I’m setting my next novel in Berkeley, California. Folks ask me, “What is it about?” and I am challenged to give a coherent, short answer. “It’s a story about a girl who witnesses a murder…” I begin. But then, of course, it is so much more, and where do I truly begin, I wonder.
In some ways the theme is about borderlands, the edges of civilization. I believe our own culture is slowly returning to a wilderness state, with the borders of law, manners, social behavior redrawn each day, shrinking. We have been living in a darkening age for some time, a twilight time, but the night seems to be falling swiftly.
Berkeley is a perfect setting for a discussion about borders, for it sits between parkland wilderness and bay waters. Fire trails protect the townspeople from the dry hills above and hopefully break a wildfire’s path. The hills have known devastating blazes that devoured communities, so fire is no small threat. But other threats lurk as well, with a rise in crime in the civilized cities that form a necklace around the San Francisco Bay. Berkeley shelters its share of crime with lenient laws that encourage drug use, theft, and other violent means of self-expression.
Berkeley is also set in a landscape of intellect and passion, of mind and matter. Here the University of California, one of the greatest schools in the world, has birthed major scientific discoveries. The arts thrive as well, those expressions of our thoughts and beliefs and deepest desires. And yet traditional core curriculum is crumbling, no longer requiring a study of the past to understand the present. Gender and racial studies replace history, as though a narcissistic self-examination of skin and sexuality will throw light on civilization and what it means to create and foster civil society.
Berkeley’s early beginnings were Ohlone Indian, then Spanish, then Irish Catholic, having been settled by an Irish farmer (James McGee) who gave land to the Catholic Presentation Sisters for a convent and school. The city was named in 1866 after an Irish Anglican bishop, George Berkeley (1685-1753) because of a line in the following poem:
Westward the course of empire takes its way;
The first four Acts already past,
A fifth shall close the Drama with the day;
Time’s noblest offspring is the last.
from Verses on the Prospect of Planting Arts and Learning in America
The first line became shortened later to the cry “Westward ho!” The line also became the title and subject of a mural by Emmanuel Gottlieb Leutz (1861), which can be found in the House of Representatives behind the western staircase. The phrase and painting represent the idea of manifest destiny.
The “course of empire,” of course, was thought to be at one with the advancement of civilization. The British Empire was and is a civilization built upon classical and Christian traditions, laws and values. As these authorities lose their power and persuasion, civilization loses as well, and cracks and fissures give way to a crumbling.

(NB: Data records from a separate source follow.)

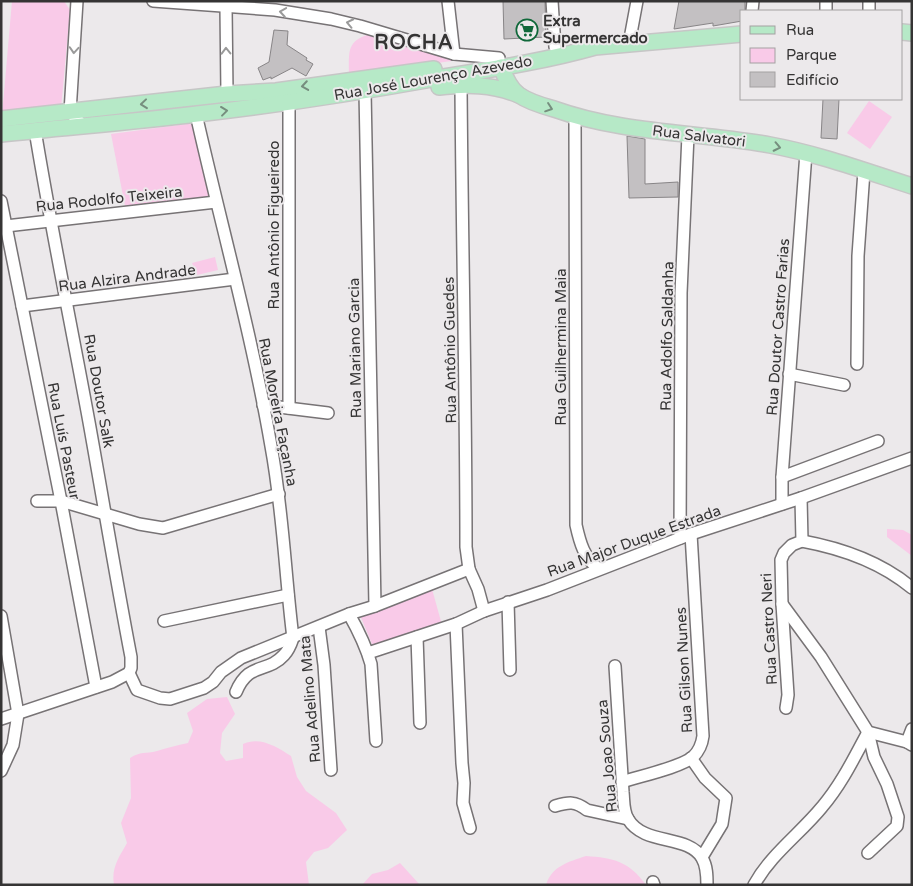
<svg xmlns="http://www.w3.org/2000/svg" width="913" height="886" viewBox="0 0 913 886" font-family="'Varela Round',sans-serif">
	<style>
		.green { fill: #f9cae8 }
		.building { fill: #c3c0c2; stroke: #888587 }
		.lines { fill: none; stroke-linecap: round; stroke-linejoin: round }
		.minor-casing { stroke: #777375; stroke-width: 14 }
		.major-casing { stroke: #c6c6c6; stroke-width: 18 }
		.minor { stroke: #fff; stroke-width: 11 }
		.major { stroke: #b6e9c7; stroke-width: 15 }
		.oneway { stroke: #9a9a9a }
		.oneway2 { stroke: #768e7e }
		.labels { text-anchor: middle; stroke-width: 4; stroke-linejoin: round; paint-order: stroke }
		.poi-label { font-size: 15px; font-weight: bold; fill: #353434; stroke: #ece9eb; text-anchor: start }
		.street-label { font-size: 15px; fill: #353434; stroke: #ece9eb }
		.district-label { font-size: 20px; font-weight: bold; letter-spacing: 1px; fill: #353434; stroke: #ece9eb }
	</style>
	<rect width="100%" height="100%" fill="#ece9eb"/>
	<g class="green">
		<path d="M 12,1 L 64,1 L 70,10 L 61,109 L 2,116 Z"/>
		<path d="M 374,33 L 459,60 L 349,75 C 349,50 346,40 374,33 Z"/>
		<path d="M 869,101 L 892,117 L 870,149 L 847,133 Z"/>
		<path d="M 194,123 L 209,198 L 125,206 L 111,134 Z"/>
		<path d="M 215,257 L 218,270 L 197,275 L 192,263 Z"/>
		<path d="M 887,529 L 903,530 L 912,535 L 912,556 L 887,537 Z"/>
		<path d="M 432,589 L 442,625 L 374,649 L 360,615 Z"/>
		<path d="M 227,697 L 235,714 L 222,733 L 220,753 L 226,761 L 243,758 L 243,744 C 260,736 277,747 291,756 L 297,777 L 306,791 L 336,813 L 347,830 L 328,848 L 314,852 L 306,862 L 309,885 L 114,885 C 111,868 119,857 127,843 L 121,823 L 131,798 L 130,758 C 141,751 145,754 157,751 C 167,748 177,745 188,743 L 193,731 L 187,713 L 207,699 Z"/>
		<path d="M 586,856 C 613,858 629,861 646,885 L 546,885 C 552,866 568,862 586,856 Z"/>
		<path d="M 400,863 L 420,885 L 362,885 L 372,874 L 388,870 Z"/>
	</g>
	<g class="building">
		<path d="M 503,1 L 545,1 L 546,37 L 504,39 Z"/>
		<path d="M 679,1 L 745,1 L 745,11 L 742,11 L 742,21 L 713,26 L 713,23 L 674,29 Z"/>
		<path d="M 274,30 L 288,31 L 287,45 L 307,58 L 306,60 L 313,64 L 306,76 L 292,68 L 271,79 L 271,77 L 263,80 L 258,68 L 269,62 Z"/>
		<path d="M 823,99 L 839,99 L 837,139 L 821,138 Z"/>
		<path d="M 627,136 L 645,139 L 645,184 L 678,182 L 678,197 L 629,198 Z"/>
	</g>
	<g class="lines">
		<g class="minor-casing">
			<g id="minor">
				<path d="M 77,1 L 70,112 L 82,125"/>
				<path d="M 153,1 L 275,10 L 331,19 L 360,26 L 454,54 L 499,58"/>
				<path d="M 448,1 L 454,54"/>
				<path d="M 552,1 L 555,47"/>
				<path d="M 826,1 L 826,11"/>
				<path d="M 869,1 L 869,11"/>
				<path d="M 226,7 L 227,94"/>
				<path d="M 752,11 L 753,1"/>
				<path d="M 629,44 L 637,1"/>
				<path d="M 461,85 C 462,239 466,393 466,547 L 469,569 L 478,589 L 484,611"/>
				<path d="M 365,91 L 375,606"/>
				<path d="M 196,114 C 221,225 252,335 271,446 C 283,510 285,574 293,638 C 291,644 289,650 284,655 C 267,674 249,661 236,692"/>
				<path d="M 575,117 L 576,525 C 580,543 584,558 599,569"/>
				<path d="M 1,201 L 61,501 L 96,687"/>
				<path d="M 6,226 L 216,202"/>
				<path d="M 22,306 L 235,279"/>
				<path d="M 857,364 L 858,256 L 864,171"/>
				<path d="M 789,374 L 844,385"/>
				<path d="M 263,405 L 328,413"/>
				<path d="M 289,408 L 289,102"/>
				<path d="M 782,477 L 878,441"/>
				<path d="M 37,501 L 61,501 L 139,524 L 163,528 L 279,494"/>
				<path d="M 782,504 L 782,477 L 806,153"/>
				<path d="M 680,538 L 681,293 L 688,135"/>
				<path d="M 802,541 C 840,548 881,562 912,588"/>
				<path d="M 508,602 L 510,670"/>
				<path d="M 782,604 L 821,657 L 868,732 L 907,742 L 912,745"/>
				<path d="M 349,614 C 358,630 366,646 371,664 L 376,741"/>
				<path d="M 1,616 L 18,714 L 13,745 L 1,771"/>
				<path d="M 164,621 L 288,595"/>
				<path d="M 456,624 L 462,763 L 464,783 L 463,803 L 470,828"/>
				<path d="M 319,627 L 324,665 L 331,770"/>
				<path d="M 417,637 L 420,723"/>
				<path d="M 368,653 L 456,624 L 484,611 L 547,590 L 691,534 L 801,498 L 912,458"/>
				<path d="M 615,666 L 623,792 C 624,801 623,811 628,819 C 644,846 688,834 702,858 C 707,866 707,876 707,885"/>
				<path d="M 129,673 L 137,690 L 160,698 L 170,699 L 204,688 L 213,682 L 221,672 L 241,658 L 349,614 L 375,606 L 469,569"/>
				<path d="M 786,708 L 788,695 L 782,604 L 781,560 L 784,553 L 792,545 L 802,541 L 801,498"/>
				<path d="M 1,719 L 112,682 L 129,673 L 131,668 L 131,657 C 116,579 103,500 89,422 C 71,324 51,228 35,130"/>
				<path d="M 868,732 L 874,757 L 887,784 L 898,817 L 897,826 L 868,853"/>
				<path d="M 907,742 L 912,729"/>
				<path d="M 691,758 L 705,778 L 726,798 L 722,824 L 702,857"/>
				<path d="M 622,782 C 640,776 679,768 693,757 C 699,751 702,744 703,736 L 691,534"/>
				<path d="M 555,806 C 569,802 575,801 587,810 L 628,819"/>
				<path d="M 653,882 L 654,885"/>
				<path d="M 754,885 C 771,854 800,834 822,807 C 841,785 854,758 868,732"/>
			</g>
		</g>
		<g class="major-casing">
			<g id="major">
				<path d="M 902,32 L 912,33"/>
				<path d="M 501,67 C 505,77 510,89 519,95 C 529,102 543,106 554,109 C 624,134 698,132 770,145 C 819,154 865,171 912,186"/>
				<path d="M 439,87 C 467,84 492,84 519,95"/>
				<path d="M 1,119 L 227,94 L 276,91 L 434,69"/>
				<path d="M 1,134 C 66,127 132,122 197,114 C 276,105 354,93 432,79 C 486,70 542,62 595,47 L 742,34"/>
			</g>
		</g>
		<use href="#minor" class="minor"/>
		<use href="#major" class="major"/>
	</g>
	<defs><path id="oneway-chevron" d="M-2-3.5L2.5 0L-2 3.5" fill="none" stroke-width="1.6" stroke-linecap="round" stroke-linejoin="round" transform="scale(1.25)"/></defs>
	<g class="oneway">
		<use href="#oneway-chevron" transform="translate(283 12) rotate(-171)"/>
		<use href="#oneway-chevron" transform="translate(350 23) rotate(-168)"/>
		<use href="#oneway-chevron" transform="translate(74 50) rotate(94)"/>
		<use href="#oneway-chevron" transform="translate(226 51) rotate(-91)"/>
	</g>
	<g class="oneway2">
		<use href="#oneway-chevron" transform="translate(305 86) rotate(171)"/>
		<use href="#oneway-chevron" transform="translate(144 104) rotate(174)"/>
		<use href="#oneway-chevron" transform="translate(549 108) rotate(19)"/>
		<use href="#oneway-chevron" transform="translate(224 111) rotate(-7)"/>
		<use href="#oneway-chevron" transform="translate(777 147) rotate(12)"/>
	</g>
	<defs>
		<g id="supermarket-ring" transform="scale(1.125)"><circle r="9.5" fill="#ece9eb" stroke="#10683a" stroke-width="1.5"/><path d="M-6-5.5h2.5l.6 2H6L4.5 2H-2.5L-4.4-4H-6ZM-1.5 3.2a1.3 1.3 0 1 0 .1 0ZM3 3.2a1.3 1.3 0 1 0 .1 0Z" fill="#10683a"/></g>
	</defs>
	<g fill-rule="evenodd">
		<use href="#supermarket-ring" x="527" y="30"/>
	</g>
	<g class="labels">
		<g class="poi-label">
			<text x="543" y="26">Extra<tspan x="543" dy="17">Supermercado</tspan></text>
		</g>
		<g class="street-label">
			<text transform="translate(433 78) rotate(-10)" y="5">Rua José Lourenço Azevedo</text>
			<text transform="translate(699 136) rotate(7)" y="5">Rua Salvatori</text>
			<text transform="translate(109 199) rotate(-6)" y="5">Rua Rodolfo Teixeira</text>
			<text transform="translate(274 225) rotate(-90)" y="5">Rua Antônio Figueiredo</text>
			<text transform="translate(127 278) rotate(-7)" y="5">Rua Alzira Andrade</text>
			<text transform="translate(778 327) rotate(-86)" y="5">Rua Doutor Castro Farias</text>
			<text transform="translate(667 336) rotate(-89)" y="5">Rua Adolfo Saldanha</text>
			<text transform="translate(561 347) rotate(-90)" y="5">Rua Guilhermina Maia</text>
			<text transform="translate(355 348) rotate(-91)" y="5">Rua Mariano Garcia</text>
			<text transform="translate(450 350) rotate(-91)" y="5">Rua Antônio Guedes</text>
			<text transform="translate(99 391) rotate(80)" y="5">Rua Doutor Salk</text>
			<text transform="translate(278 412) rotate(79)" y="5">Rua Moreira Façanha</text>
			<text transform="translate(64 441) rotate(79)" y="5">Rua Luís Pasteur</text>
			<text transform="translate(634 541) rotate(-20)" y="5">Rua Major Duque Estrada</text>
			<text transform="translate(769 629) rotate(-93)" y="5">Rua Castro Neri</text>
			<text transform="translate(684 670) rotate(-93)" y="5">Rua Gilson Nunes</text>
			<text transform="translate(310 699) rotate(-95)" y="5">Rua Adelino Mata</text>
			<text transform="translate(607 756) rotate(-95)" y="5">Rua Joao Souza</text>
		</g>
		<g class="district-label">
			<text x="414" y="49">ROCHA</text>
		</g>
	</g>
	<rect width="913" height="886" fill="none" stroke="#353434" stroke-width="5"/>
	<rect x="740" y="10" width="162" height="90" fill="#ece9eb" stroke="#a3a1a2"/>
	<rect x="750" y="26" width="25" height="8" fill="#b6e9c7" stroke="#a3a1a2"/>
	<text x="786" y="35" font-size="15" fill="#353434">Rua</text>
	<rect x="750" y="48" width="25" height="15" fill="#f9cae8" stroke="#a3a1a2"/>
	<text x="786" y="60" font-size="15" fill="#353434">Parque</text>
	<rect x="750" y="72" width="25" height="15" fill="#c3c0c2" stroke="#a3a1a2"/>
	<text x="786" y="85" font-size="15" fill="#353434">Edifício</text>
</svg>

This week is the anniversary of Roe vs. Wade, when “time’s noblest offspring” – America – legalized the killing of unborn children. Since that day, 41 years ago, 56,662,169 unborn babies have been killed by abortion. And we continue the killing, with 1,382 lives – daughters and sons, nieces and nephews – lost yearly. January 22, 1973 was a watershed moment in our history, a time when we turned in upon our own people, to feed upon our own humanity.
It has been said that when we do not respect human life – the unborn or the aged, the infirm or the ugly or the handicapped – we encourage a culture of crime. We look out for ourselves, not others. We take what we can when we can as long as we can. Moral parameters become defined by legal boundaries; individual conscience does not matter. Soon it does not exist.
January 22 hits me by surprise each year, like a slap in the face, and I join in the crying of those who march upon the capitols of our land. I cry with them to return civilization to our once great and generous and loving country. I suppose the surprise comes to me each year because this memorial anniversary arrives so soon after the birth of the Christ Child in the humble manger, the child that would love us no matter our abilities, looks, health, age, no matter if we breathed outside the womb or not.
So we are as a nation in a shadowy borderland, a shadowland, between civilization and the jungle. A fire trail runs around our cities, but can’t always protect us from the blaze, the inferno of self. When such a trail becomes God’s fire of purgation, a cleansing of these sins through repentance and forgiveness, only then can we love as we are meant to love – love even the unborn, even our neighbors, even, even, even…
May God have mercy on our people, and may all victims of violence be comforted and redeemed by his great love.